EXERCISE AIM — Copy each line of the records below, from the first through the one that contains "очень важны, потому", exactly as written.
[EXTRACTED INFORMATION Boundary: Start]
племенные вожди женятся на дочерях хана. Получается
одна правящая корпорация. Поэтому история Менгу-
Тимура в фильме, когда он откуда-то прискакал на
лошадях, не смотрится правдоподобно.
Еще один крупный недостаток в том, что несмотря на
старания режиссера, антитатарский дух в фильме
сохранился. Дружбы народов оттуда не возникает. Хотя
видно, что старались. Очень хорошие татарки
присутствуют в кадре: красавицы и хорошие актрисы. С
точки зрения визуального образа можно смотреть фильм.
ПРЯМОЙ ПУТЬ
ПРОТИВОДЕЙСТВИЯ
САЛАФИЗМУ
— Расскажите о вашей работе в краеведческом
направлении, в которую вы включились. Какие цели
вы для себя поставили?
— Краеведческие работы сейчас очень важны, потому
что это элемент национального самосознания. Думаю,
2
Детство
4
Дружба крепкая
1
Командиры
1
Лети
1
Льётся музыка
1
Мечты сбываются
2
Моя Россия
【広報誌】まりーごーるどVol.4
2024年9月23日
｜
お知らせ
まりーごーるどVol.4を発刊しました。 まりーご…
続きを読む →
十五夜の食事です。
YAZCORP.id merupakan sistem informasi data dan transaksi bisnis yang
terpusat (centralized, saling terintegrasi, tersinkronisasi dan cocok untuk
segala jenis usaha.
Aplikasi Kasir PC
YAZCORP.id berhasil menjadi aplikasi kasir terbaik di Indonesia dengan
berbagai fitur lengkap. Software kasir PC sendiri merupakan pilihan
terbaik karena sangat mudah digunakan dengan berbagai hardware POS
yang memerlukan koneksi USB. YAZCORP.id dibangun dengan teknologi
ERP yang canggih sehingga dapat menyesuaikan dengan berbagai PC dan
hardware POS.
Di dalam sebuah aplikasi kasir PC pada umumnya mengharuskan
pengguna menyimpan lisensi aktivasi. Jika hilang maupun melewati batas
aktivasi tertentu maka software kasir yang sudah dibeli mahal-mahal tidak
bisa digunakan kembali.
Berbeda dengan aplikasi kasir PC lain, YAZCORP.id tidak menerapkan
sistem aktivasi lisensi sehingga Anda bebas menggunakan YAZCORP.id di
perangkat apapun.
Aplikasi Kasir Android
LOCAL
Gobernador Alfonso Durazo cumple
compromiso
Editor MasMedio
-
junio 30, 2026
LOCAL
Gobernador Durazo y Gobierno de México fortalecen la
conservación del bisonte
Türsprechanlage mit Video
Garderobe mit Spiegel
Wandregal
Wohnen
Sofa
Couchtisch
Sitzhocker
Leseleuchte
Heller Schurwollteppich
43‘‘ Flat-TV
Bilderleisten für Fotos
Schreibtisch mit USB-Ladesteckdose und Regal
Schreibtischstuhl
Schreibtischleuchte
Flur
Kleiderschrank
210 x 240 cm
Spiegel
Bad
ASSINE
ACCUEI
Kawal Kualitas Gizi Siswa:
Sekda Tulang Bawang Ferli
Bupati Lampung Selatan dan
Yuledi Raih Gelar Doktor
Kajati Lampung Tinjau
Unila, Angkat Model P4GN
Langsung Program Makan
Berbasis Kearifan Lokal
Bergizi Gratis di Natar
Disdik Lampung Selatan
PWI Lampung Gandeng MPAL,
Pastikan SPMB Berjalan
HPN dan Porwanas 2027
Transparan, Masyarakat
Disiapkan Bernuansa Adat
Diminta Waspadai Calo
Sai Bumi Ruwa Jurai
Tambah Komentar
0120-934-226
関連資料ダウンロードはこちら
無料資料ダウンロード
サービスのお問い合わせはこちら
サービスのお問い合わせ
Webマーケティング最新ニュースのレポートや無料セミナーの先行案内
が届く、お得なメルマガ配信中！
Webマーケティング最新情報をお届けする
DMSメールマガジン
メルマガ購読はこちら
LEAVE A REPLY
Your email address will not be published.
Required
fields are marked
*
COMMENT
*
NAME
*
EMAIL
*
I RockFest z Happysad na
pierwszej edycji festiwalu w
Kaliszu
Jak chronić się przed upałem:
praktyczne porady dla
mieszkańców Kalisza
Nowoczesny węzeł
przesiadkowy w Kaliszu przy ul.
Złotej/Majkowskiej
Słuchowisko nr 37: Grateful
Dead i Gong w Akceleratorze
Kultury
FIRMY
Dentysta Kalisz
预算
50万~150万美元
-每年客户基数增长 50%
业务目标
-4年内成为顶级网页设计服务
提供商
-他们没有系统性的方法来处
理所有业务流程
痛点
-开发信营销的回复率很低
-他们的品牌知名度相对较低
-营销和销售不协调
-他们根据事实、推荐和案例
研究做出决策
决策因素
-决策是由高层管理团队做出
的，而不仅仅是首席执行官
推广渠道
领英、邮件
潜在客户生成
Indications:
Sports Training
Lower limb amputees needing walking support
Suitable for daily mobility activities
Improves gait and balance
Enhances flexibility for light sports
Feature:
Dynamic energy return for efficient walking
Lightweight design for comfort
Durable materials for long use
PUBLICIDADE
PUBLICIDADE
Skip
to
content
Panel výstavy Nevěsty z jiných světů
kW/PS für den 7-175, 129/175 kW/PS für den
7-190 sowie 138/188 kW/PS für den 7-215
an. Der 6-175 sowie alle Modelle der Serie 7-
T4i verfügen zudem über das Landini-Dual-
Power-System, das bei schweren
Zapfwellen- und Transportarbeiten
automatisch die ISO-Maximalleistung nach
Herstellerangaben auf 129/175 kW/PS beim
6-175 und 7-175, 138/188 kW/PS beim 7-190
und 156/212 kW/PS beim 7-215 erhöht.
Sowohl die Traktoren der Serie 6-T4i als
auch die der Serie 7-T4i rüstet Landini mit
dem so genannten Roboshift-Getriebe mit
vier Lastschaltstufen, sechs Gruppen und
[EXTRACTED INFORMATION Boundary: End]
SOLVED EXERCISE —
племенные вожди женятся на дочерях хана. Получается
одна правящая корпорация. Поэтому история Менгу-
Тимура в фильме, когда он откуда-то прискакал на
лошадях, не смотрится правдоподобно.
Еще один крупный недостаток в том, что несмотря на
старания режиссера, антитатарский дух в фильме
сохранился. Дружбы народов оттуда не возникает. Хотя
видно, что старались. Очень хорошие татарки
присутствуют в кадре: красавицы и хорошие актрисы. С
точки зрения визуального образа можно смотреть фильм.
ПРЯМОЙ ПУТЬ
ПРОТИВОДЕЙСТВИЯ
САЛАФИЗМУ
— Расскажите о вашей работе в краеведческом
направлении, в которую вы включились. Какие цели
вы для себя поставили?
— Краеведческие работы сейчас очень важны, потому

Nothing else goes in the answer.